In gesprek met de studentenpsychologen
Hoe gaat het nou echt met de Utrechtse studenten?
Het gesprek vindt plaats in een klein kamertje in het Bestuursgebouw. Gewoonlijk zitten Arthur van Andel en Jerre Mijnarends daar om vragen te stellen aan studenten; vandaag stel ik als studentenredacteur van DUB vragen aan hen.
Eerst wat over henzelf: Arthur (31) werkt sinds februari als studentenpsycholoog bij de UU; Jerre begon vijf jaar geleden als stagiair en is sindsdien niet meer weggegaan. Zo is hij met zijn 28 jaar de “oudste” medewerker van het team.
Beiden vinden het inspirerend om met jonge mensen te werken.
Arthur: “Je gaat natuurlijk studeren, maar je bent niet alleen maar ‘de student’. Degene die studeert, dat is ‘de mens’. Ik vind het belangrijk dat daar aandacht voor is. Als studentenpsycholoog kan je die aandacht geven.”
Jerre: “De studententijd is een dynamische fase, ook los van je studie. Er is van alles dat je voor het eerst gaat doen. Dat leidt tot vragen. Wie ben ik? Wat wil ik? Wat kan ik? Maar ook: Wat voor manier van studeren past bij mij? Of: Tot wie voel ik me aangetrokken? Zo kom je er volgens mij in je studententijd pas echt achter wie je bent. Ik vind het heel mooi om als studentenpsycholoog mee te mogen denken.”
Studentenpsychologen Arthur van Andel en Jerre Mijnarends.
Pas in je studententijd kom je erachter wie je bent
Hoe gaat het nou echt met de Utrechtse studenten?
Jerre: “Uit onderzoek weten we dat het steeds minder goed gaat. Daarin heeft de pandemie een belangrijke rol gespeeld, maar het welzijn van studenten staat al langer onder druk.”

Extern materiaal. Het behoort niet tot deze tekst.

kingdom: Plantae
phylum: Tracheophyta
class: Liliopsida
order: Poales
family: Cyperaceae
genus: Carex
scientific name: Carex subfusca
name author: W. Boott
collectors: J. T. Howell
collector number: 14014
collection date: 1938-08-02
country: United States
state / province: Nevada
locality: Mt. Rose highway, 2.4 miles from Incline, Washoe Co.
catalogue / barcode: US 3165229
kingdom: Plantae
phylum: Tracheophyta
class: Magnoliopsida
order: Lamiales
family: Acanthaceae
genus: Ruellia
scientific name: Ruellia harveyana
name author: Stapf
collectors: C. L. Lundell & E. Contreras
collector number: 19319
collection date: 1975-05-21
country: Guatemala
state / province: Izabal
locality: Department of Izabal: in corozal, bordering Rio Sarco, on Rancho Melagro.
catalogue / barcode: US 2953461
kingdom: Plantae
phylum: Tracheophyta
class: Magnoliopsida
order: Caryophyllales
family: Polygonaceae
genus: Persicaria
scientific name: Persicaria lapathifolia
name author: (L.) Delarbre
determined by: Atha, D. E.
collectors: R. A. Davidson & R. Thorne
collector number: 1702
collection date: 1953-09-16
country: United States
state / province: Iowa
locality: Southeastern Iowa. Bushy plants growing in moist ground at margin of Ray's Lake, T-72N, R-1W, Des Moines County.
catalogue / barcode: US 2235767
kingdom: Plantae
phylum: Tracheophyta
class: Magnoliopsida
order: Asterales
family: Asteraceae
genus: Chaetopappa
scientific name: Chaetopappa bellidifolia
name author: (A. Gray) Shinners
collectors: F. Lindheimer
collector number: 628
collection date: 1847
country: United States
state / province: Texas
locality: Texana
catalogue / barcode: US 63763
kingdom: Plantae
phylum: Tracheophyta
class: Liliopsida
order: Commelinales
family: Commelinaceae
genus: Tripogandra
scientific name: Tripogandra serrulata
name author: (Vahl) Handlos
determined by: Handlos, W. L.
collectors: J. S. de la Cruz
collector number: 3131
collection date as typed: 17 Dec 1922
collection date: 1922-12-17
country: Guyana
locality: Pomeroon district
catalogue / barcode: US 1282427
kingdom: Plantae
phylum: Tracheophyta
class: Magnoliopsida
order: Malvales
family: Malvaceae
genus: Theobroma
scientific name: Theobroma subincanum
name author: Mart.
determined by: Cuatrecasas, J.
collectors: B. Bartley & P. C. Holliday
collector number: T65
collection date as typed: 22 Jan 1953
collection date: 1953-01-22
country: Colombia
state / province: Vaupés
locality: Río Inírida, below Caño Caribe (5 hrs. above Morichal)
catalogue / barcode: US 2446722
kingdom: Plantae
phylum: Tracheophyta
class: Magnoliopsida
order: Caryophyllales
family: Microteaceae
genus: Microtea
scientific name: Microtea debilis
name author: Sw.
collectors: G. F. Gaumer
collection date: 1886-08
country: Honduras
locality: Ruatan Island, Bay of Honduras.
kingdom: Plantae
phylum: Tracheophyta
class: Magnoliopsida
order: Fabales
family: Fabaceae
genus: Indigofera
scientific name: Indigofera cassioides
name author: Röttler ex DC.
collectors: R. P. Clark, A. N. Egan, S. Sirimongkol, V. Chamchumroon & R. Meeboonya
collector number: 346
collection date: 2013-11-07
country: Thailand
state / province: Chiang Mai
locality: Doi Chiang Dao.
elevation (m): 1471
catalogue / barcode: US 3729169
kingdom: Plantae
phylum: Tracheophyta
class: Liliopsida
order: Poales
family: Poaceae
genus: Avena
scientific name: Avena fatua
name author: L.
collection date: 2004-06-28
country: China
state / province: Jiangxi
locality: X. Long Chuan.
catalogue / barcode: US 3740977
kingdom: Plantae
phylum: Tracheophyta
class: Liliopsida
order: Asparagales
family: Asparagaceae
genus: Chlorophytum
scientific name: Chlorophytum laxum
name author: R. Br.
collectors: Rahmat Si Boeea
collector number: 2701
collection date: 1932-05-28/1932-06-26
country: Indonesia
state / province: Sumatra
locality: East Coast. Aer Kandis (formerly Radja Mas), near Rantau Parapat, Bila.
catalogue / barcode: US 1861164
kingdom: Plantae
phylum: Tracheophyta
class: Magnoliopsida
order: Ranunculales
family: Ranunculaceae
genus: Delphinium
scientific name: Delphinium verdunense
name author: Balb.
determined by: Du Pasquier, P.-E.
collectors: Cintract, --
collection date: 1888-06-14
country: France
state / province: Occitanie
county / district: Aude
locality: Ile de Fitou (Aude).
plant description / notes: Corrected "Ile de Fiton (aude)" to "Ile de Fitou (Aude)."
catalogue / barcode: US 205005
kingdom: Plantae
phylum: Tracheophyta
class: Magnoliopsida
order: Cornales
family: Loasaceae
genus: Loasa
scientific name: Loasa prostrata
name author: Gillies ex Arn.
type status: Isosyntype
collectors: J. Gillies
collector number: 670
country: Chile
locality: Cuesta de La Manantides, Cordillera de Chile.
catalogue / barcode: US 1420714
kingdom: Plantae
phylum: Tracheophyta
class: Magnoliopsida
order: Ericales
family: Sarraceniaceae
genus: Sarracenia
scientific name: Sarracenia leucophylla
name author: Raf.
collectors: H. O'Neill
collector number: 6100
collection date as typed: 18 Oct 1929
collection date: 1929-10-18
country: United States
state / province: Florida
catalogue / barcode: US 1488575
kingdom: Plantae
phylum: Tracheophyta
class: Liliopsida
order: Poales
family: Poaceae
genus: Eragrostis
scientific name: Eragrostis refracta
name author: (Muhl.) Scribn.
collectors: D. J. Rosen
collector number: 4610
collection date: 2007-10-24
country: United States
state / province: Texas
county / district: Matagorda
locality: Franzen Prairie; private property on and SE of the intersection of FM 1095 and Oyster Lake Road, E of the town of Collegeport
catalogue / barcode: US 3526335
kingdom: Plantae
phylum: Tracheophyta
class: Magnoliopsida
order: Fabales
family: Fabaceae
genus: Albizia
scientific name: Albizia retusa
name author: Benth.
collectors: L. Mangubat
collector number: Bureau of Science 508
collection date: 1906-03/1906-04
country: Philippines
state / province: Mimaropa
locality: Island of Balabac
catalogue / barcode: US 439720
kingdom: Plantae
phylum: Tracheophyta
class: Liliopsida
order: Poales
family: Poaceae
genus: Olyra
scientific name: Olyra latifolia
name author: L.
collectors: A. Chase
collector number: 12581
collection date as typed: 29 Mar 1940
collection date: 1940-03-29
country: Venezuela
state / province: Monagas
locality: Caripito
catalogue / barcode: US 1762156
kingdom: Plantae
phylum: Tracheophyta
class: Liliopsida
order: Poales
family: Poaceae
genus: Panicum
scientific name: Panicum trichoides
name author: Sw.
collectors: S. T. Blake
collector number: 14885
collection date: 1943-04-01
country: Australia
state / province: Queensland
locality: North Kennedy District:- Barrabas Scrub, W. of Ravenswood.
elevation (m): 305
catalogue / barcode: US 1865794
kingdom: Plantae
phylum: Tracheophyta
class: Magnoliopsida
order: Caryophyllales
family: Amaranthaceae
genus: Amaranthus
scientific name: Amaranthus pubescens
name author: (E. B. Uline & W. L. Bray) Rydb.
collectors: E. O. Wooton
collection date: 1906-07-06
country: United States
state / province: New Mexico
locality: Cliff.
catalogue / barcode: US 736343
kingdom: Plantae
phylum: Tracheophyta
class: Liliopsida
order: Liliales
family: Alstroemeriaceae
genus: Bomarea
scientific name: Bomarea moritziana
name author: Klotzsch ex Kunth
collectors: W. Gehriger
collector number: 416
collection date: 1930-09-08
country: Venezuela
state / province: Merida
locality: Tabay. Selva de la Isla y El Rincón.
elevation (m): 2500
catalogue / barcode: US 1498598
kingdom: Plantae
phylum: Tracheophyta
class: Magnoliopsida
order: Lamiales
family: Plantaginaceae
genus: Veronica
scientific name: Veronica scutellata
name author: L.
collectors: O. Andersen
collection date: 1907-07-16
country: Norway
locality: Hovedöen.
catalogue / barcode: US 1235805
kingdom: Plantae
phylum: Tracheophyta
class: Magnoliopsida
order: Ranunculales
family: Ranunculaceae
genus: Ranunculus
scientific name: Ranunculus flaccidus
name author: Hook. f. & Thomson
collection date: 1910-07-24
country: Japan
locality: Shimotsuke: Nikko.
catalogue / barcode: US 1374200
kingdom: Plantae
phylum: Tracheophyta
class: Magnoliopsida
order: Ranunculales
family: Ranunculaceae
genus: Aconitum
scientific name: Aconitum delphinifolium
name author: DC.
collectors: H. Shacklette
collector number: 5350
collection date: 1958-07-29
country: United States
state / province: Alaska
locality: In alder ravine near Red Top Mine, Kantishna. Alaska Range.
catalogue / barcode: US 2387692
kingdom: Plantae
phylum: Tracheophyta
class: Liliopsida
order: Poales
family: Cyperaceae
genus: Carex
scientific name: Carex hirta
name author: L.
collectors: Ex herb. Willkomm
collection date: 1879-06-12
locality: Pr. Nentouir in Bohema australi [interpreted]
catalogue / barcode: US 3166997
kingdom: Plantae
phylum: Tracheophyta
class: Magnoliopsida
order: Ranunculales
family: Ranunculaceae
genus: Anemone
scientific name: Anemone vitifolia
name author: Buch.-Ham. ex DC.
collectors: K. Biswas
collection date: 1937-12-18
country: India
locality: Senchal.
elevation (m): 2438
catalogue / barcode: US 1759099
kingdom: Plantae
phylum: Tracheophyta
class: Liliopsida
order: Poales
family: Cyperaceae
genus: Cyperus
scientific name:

Arthur: “Ja. Toch vind ik het moeilijk om een feitelijke uitspraak te doen. De studententijd is een leuke en turbulente periode, waarin er veel gebeurt en op je afkomt. Het is logisch dat daar ook moeilijke dingen bij komen kijken.”
Jerre: “Ik ben trouwens sowieso allergisch voor het woord ‘gelukkig’.”
Wat bedoel je daarmee?
Jerre: “Ik bedoel: het zou geen doel moeten zijn om constant gelukkig te zijn. In gesprekken geven studenten regelmatig aan dat ze stressloos door hun studie heen willen. Maar de definitie van welzijn is niet ‘onafgebroken geluk’ of ‘een stressloos bestaan’. Dat bestaat niet.”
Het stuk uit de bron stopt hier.